• _Exercise requirements_: Report each line of the listing below that holds "Validity".

• _Supplied data_:
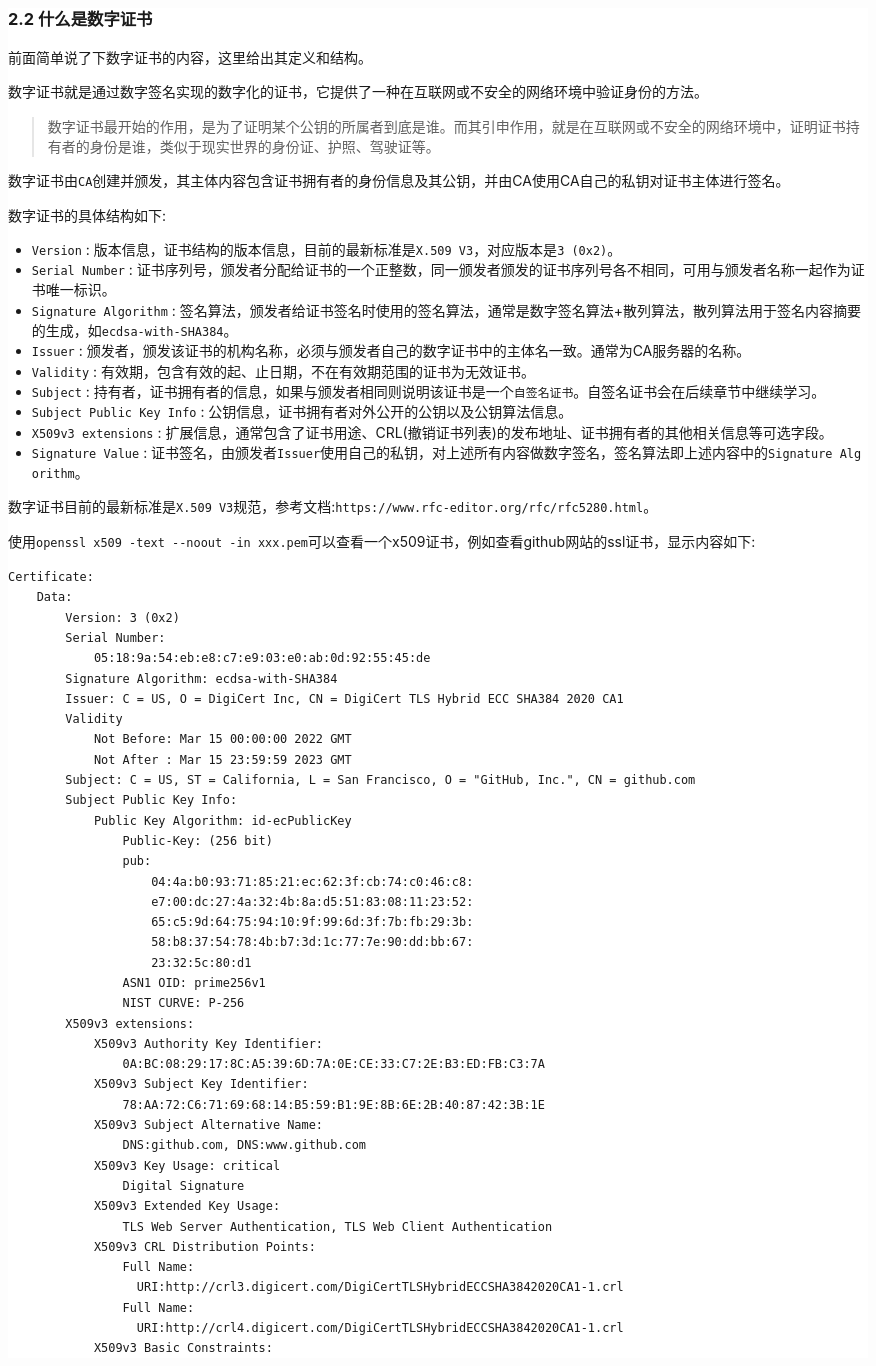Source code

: ### 2.2 什么是数字证书

前面简单说了下数字证书的内容，这里给出其定义和结构。

数字证书就是通过数字签名实现的数字化的证书，它提供了一种在互联网或不安全的网络环境中验证身份的方法。

> 数字证书最开始的作用，是为了证明某个公钥的所属者到底是谁。而其引申作用，就是在互联网或不安全的网络环境中，证明证书持有者的身份是谁，类似于现实世界的身份证、护照、驾驶证等。

数字证书由`CA`创建并颁发，其主体内容包含证书拥有者的身份信息及其公钥，并由CA使用CA自己的私钥对证书主体进行签名。

数字证书的具体结构如下:

- `Version` : 版本信息，证书结构的版本信息，目前的最新标准是`X.509 V3`，对应版本是`3 (0x2)`。
- `Serial Number` : 证书序列号，颁发者分配给证书的一个正整数，同一颁发者颁发的证书序列号各不相同，可用与颁发者名称一起作为证书唯一标识。
- `Signature Algorithm` : 签名算法，颁发者给证书签名时使用的签名算法，通常是数字签名算法+散列算法，散列算法用于签名内容摘要的生成，如`ecdsa-with-SHA384`。
- `Issuer` : 颁发者，颁发该证书的机构名称，必须与颁发者自己的数字证书中的主体名一致。通常为CA服务器的名称。
- `Validity` : 有效期，包含有效的起、止日期，不在有效期范围的证书为无效证书。
- `Subject` : 持有者，证书拥有者的信息，如果与颁发者相同则说明该证书是一个`自签名证书`。自签名证书会在后续章节中继续学习。
- `Subject Public Key Info` : 公钥信息，证书拥有者对外公开的公钥以及公钥算法信息。
- `X509v3 extensions` : 扩展信息，通常包含了证书用途、CRL(撤销证书列表)的发布地址、证书拥有者的其他相关信息等可选字段。
- `Signature Value` : 证书签名，由颁发者`Issuer`使用自己的私钥，对上述所有内容做数字签名，签名算法即上述内容中的`Signature Algorithm`。

数字证书目前的最新标准是`X.509 V3`规范，参考文档:`https://www.rfc-editor.org/rfc/rfc5280.html`。

使用`openssl x509 -text --noout -in xxx.pem`可以查看一个x509证书，例如查看github网站的ssl证书，显示内容如下:

```text
Certificate:
    Data:
        Version: 3 (0x2)
        Serial Number:
            05:18:9a:54:eb:e8:c7:e9:03:e0:ab:0d:92:55:45:de
        Signature Algorithm: ecdsa-with-SHA384
        Issuer: C = US, O = DigiCert Inc, CN = DigiCert TLS Hybrid ECC SHA384 2020 CA1
        Validity
            Not Before: Mar 15 00:00:00 2022 GMT
            Not After : Mar 15 23:59:59 2023 GMT
        Subject: C = US, ST = California, L = San Francisco, O = "GitHub, Inc.", CN = github.com
        Subject Public Key Info:
            Public Key Algorithm: id-ecPublicKey
                Public-Key: (256 bit)
                pub:
                    04:4a:b0:93:71:85:21:ec:62:3f:cb:74:c0:46:c8:
                    e7:00:dc:27:4a:32:4b:8a:d5:51:83:08:11:23:52:
                    65:c5:9d:64:75:94:10:9f:99:6d:3f:7b:fb:29:3b:
                    58:b8:37:54:78:4b:b7:3d:1c:77:7e:90:dd:bb:67:
                    23:32:5c:80:d1
                ASN1 OID: prime256v1
                NIST CURVE: P-256
        X509v3 extensions:
            X509v3 Authority Key Identifier: 
                0A:BC:08:29:17:8C:A5:39:6D:7A:0E:CE:33:C7:2E:B3:ED:FB:C3:7A
            X509v3 Subject Key Identifier: 
                78:AA:72:C6:71:69:68:14:B5:59:B1:9E:8B:6E:2B:40:87:42:3B:1E
            X509v3 Subject Alternative Name: 
                DNS:github.com, DNS:www.github.com
            X509v3 Key Usage: critical
                Digital Signature
            X509v3 Extended Key Usage: 
                TLS Web Server Authentication, TLS Web Client Authentication
            X509v3 CRL Distribution Points: 
                Full Name:
                  URI:http://crl3.digicert.com/DigiCertTLSHybridECCSHA3842020CA1-1.crl
                Full Name:
                  URI:http://crl4.digicert.com/DigiCertTLSHybridECCSHA3842020CA1-1.crl
            X509v3 Basic Constraints: 
```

• _Solution_:
- `Validity` : 有效期，包含有效的起、止日期，不在有效期范围的证书为无效证书。
        Validity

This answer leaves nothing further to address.